[Instrução da tarefa]
Reproduza na íntegra, sem alterar uma única palavra ou sinal, o texto sobre a crise política e a reforma ministerial no governo Dilma.

[Texto da página]
+ + + + +
Contra crise, Dilma deve avançar com reforma
Alguns dos 13 ministros que participaram da reunião deste domingo à noite com a presidente Dilma Rousseff e o vice-presidente Michel Temer saíram reclamando da falta de providências mais ousadas contra a crise política. Lamentaram a forte ênfase no diálogo sem qualquer referência a uma reforma ministerial que leve a uma repactuação político-partidária. Dilma, entretanto, não descartou (nem pode) o enxugamento dos ministérios e a mudança dos titulares. Apenas preferiu não tratar disso numa reunião tão ampla, o que fatalmente desencadearia uma torrente de boatos.
Mas tais ministros têm razão num ponto: crise é crise, e quem perde o timing pode ser engolido por ela. Apenas um presidente brasileiro, Getúlio Vargas, tinha o dom de empurrar as crises com a barriga até que, com o passar dos dias, como resumiu Gilberto Amado num texto célebre (transcrito por Lira Neto em sua biografia, tomo II), elas perdiam força como ondas e “desmanchavam-se a seus pés”. Dilma não pode demorar muito. Nem ela, nem ninguém, sabe exatamente o ponto de ebulição máxima da situação em curso.
Vamos por partes.
A reforma do governo – Em sua fala inicial na reunião, Temer voltou ao assunto de sua polêmica frase (“alguém que tenha a capacidade de reunificar a todos”), demonstrando que o problema do governo não está nele nem em suas supostas intenções. O problema é a falta de uma base para chamar de sua. Por isso teria sido enfático com os deputados. Ele desabafou, certamente precisava, mas ele devia sair de pauta agora.
+ + + + +
[Registros]
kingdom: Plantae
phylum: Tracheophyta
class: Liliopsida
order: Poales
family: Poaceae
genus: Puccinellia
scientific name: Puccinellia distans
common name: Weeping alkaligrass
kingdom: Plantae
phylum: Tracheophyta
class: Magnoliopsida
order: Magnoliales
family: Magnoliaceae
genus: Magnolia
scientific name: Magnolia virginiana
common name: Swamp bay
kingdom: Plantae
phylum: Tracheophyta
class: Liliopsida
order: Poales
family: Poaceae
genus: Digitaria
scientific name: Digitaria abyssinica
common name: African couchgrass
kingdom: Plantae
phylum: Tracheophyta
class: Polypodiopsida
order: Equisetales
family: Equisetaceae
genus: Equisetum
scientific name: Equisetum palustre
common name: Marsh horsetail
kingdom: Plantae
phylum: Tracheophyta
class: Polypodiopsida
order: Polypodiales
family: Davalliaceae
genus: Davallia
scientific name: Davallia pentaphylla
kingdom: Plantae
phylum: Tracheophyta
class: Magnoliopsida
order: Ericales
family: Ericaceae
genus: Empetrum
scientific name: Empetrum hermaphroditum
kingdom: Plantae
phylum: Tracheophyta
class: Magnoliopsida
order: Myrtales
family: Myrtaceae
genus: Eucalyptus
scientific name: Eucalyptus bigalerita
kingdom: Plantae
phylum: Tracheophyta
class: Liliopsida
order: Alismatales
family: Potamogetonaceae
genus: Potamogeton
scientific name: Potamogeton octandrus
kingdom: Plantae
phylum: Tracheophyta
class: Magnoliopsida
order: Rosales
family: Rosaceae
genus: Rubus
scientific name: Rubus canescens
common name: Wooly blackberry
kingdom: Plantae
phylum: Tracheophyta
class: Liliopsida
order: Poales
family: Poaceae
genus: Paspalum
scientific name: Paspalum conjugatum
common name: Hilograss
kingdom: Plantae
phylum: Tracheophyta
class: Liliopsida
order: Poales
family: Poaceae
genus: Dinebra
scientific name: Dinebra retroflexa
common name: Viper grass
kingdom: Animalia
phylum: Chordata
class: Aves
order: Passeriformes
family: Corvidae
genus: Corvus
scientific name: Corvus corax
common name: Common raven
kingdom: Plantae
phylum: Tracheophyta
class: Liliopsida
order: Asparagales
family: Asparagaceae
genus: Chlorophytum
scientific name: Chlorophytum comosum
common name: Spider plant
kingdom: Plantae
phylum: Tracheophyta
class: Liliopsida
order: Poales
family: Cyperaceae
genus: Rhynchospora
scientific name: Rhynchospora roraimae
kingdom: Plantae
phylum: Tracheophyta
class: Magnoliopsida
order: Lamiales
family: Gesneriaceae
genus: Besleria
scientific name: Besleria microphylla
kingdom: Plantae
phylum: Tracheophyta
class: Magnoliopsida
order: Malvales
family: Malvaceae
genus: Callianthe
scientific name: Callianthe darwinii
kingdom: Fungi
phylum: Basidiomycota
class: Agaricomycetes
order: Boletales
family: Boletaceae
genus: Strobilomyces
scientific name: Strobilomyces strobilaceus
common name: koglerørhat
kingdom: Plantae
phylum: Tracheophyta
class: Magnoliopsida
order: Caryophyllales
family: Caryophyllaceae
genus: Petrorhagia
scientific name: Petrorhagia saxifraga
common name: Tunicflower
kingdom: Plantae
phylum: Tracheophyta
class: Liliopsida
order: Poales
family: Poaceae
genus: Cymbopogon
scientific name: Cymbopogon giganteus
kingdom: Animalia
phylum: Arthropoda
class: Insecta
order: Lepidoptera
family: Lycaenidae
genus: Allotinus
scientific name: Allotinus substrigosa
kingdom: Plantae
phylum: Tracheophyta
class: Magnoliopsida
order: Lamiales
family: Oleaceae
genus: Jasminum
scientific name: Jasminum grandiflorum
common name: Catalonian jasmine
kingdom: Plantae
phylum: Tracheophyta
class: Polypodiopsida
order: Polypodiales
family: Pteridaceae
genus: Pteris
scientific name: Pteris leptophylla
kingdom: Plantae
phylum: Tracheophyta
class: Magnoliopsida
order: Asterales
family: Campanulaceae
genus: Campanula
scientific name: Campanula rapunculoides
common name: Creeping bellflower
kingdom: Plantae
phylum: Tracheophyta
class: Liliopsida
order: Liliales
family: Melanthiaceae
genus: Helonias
+ + + + +
[Resposta da tarefa]
Contra crise, Dilma deve avançar com reforma
Alguns dos 13 ministros que participaram da reunião deste domingo à noite com a presidente Dilma Rousseff e o vice-presidente Michel Temer saíram reclamando da falta de providências mais ousadas contra a crise política. Lamentaram a forte ênfase no diálogo sem qualquer referência a uma reforma ministerial que leve a uma repactuação político-partidária. Dilma, entretanto, não descartou (nem pode) o enxugamento dos ministérios e a mudança dos titulares. Apenas preferiu não tratar disso numa reunião tão ampla, o que fatalmente desencadearia uma torrente de boatos.
Mas tais ministros têm razão num ponto: crise é crise, e quem perde o timing pode ser engolido por ela. Apenas um presidente brasileiro, Getúlio Vargas, tinha o dom de empurrar as crises com a barriga até que, com o passar dos dias, como resumiu Gilberto Amado num texto célebre (transcrito por Lira Neto em sua biografia, tomo II), elas perdiam força como ondas e “desmanchavam-se a seus pés”. Dilma não pode demorar muito. Nem ela, nem ninguém, sabe exatamente o ponto de ebulição máxima da situação em curso.
Vamos por partes.
A reforma do governo – Em sua fala inicial na reunião, Temer voltou ao assunto de sua polêmica frase (“alguém que tenha a capacidade de reunificar a todos”), demonstrando que o problema do governo não está nele nem em suas supostas intenções. O problema é a falta de uma base para chamar de sua. Por isso teria sido enfático com os deputados. Ele desabafou, certamente precisava, mas ele devia sair de pauta agora.